Разумеется, нельзя ставить знак равенства
между теми и этими. Ибо одно дело — интеллектуальное безволие либерала,
и совсем другое — тупая энергия расиста, чреватая кровью. Тем не менее
факт остается фактом: мы живем внутри странной культурной ситуации. Словесный
стыд отменен. Говорить вслух можно обо всем, даже о том, о чем лучше бы
не говорить. А русско-еврейская проблема — именно как проблема, как предмет
для неоднозначного осмысления — по-прежнему под негласным внутренним запретом.
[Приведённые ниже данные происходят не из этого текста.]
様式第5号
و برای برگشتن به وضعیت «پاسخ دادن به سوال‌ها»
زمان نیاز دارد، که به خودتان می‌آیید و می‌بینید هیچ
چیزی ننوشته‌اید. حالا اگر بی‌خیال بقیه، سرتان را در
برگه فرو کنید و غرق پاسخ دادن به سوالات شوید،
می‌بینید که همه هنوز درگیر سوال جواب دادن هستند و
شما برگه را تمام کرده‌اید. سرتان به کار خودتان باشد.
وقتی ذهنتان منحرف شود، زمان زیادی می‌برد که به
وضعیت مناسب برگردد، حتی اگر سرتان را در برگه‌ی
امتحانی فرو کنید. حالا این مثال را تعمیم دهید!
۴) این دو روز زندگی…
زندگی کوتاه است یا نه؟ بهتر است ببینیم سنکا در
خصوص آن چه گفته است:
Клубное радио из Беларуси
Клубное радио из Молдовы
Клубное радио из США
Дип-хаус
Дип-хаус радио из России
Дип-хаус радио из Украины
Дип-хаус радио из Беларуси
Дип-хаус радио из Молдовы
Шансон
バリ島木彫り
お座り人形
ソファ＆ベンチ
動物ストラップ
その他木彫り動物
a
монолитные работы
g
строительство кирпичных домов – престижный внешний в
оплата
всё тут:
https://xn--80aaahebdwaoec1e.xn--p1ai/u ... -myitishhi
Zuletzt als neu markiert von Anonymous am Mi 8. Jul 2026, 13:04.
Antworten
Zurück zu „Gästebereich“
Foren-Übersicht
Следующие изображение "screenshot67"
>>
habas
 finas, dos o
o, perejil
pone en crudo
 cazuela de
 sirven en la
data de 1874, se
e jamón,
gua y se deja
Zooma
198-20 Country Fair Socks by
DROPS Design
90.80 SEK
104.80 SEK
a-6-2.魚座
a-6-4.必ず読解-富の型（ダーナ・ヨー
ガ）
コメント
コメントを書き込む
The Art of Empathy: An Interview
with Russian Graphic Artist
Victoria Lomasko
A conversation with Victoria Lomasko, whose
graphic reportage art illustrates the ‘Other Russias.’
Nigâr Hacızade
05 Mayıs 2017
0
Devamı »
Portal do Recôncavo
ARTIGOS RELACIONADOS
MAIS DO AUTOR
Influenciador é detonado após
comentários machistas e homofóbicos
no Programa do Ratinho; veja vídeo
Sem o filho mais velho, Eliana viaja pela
Если говорить честно, лично я предпочел бы,
чтобы Солженицын эту книгу не писал. По самым разным причинам. И потому,
что не царское это дело — составлять внятные компендиумы. И потому, что
мысль Солженицына нуждается в художественной оболочке, его прямая публицистика
всегда проигрывала прозе, сколь угодно публицистичной, и в качестве, и
в глубине. И еще потому, что какой-нибудь лишний узелок “Красного Колеса”,
да хотя бы главка, да хотя бы эпизод — были бы куда полезнее и весомее
для отечественной культуры. Но в известном смысле новый солженицынский
двухтомник — это расплата за интеллигентскую трусость перестроечных и послеперестроечных
лет.
Обретя свободу от внешних запретов, образованное
сословие много сделало для того, чтобы снять покров таинственности со многих
болевых тем. Оно рекрутировало политиков, способных, так сказать, законодательно
оформить ту часть исторической правды, до признания которой интеллигенция
дозрела. Самый яркий пример — деятельность комиссии первого съезда нардепов
во главе с прорабом перестройки Александром Яковлевым, который документально
подтвердил существование пакта Молотова — Риббентропа. Но права всерьез
и спокойно осмыслить роковую русско-еврейскую составляющую родной истории,
от погромов до революции, интеллигенция никому не делегировала. Она предпочла
отдать неприятную тему на откуп фашизоидным провокаторам, вроде математика
Игоря Шафаревича с его теорией малонародия, или покойного литератора Вадима
Кожинова с его историософией заговора.
Если все боятся сделать шаг вперед, дабы не
наступить в Шафаревича, этот шаг сделает тот, кто при иных обстоятельствах
мог бы постоять на месте. Если нет молотка, чтобы забить торчащий гвоздь,
то гвозди приходится забивать микроскопом. Продолжая метафору, можно сказать
так: своим двухтомником Солженицын гвоздя не забил. Но, по крайней мере,
прилюдно напомнил о его существовании. Причем — что важнее всего — напомнил
изнутри либерального миросозерцания; недаром серия, в которой вышла книга,
называется “Из истории либерализма в России”. Солженицынский шаг важен
сам по себе; социальные болезни ничем не отличаются от медицинских — если
делать вид, что их нет, легче не станет. Боль, загнанная внутрь, ведет
к нагноению и обострению недуга. Хвала врачу, который первым решается поставить
неприятный диагноз — даже если рецепт на его основе будет поначалу предложен
ошибочный.
Солженицын дал образованной части общества
материал для размышления. Не больше, но и не меньше того. Не хотите размышлять
— не размышляйте. Только не удивляйтесь, когда (как в фильме “Брат”) к
вам подойдет какой-нибудь ясноглазый Данила и вполне искренне скажет: “А
ты знаешь, я к евреям как-то не очень”.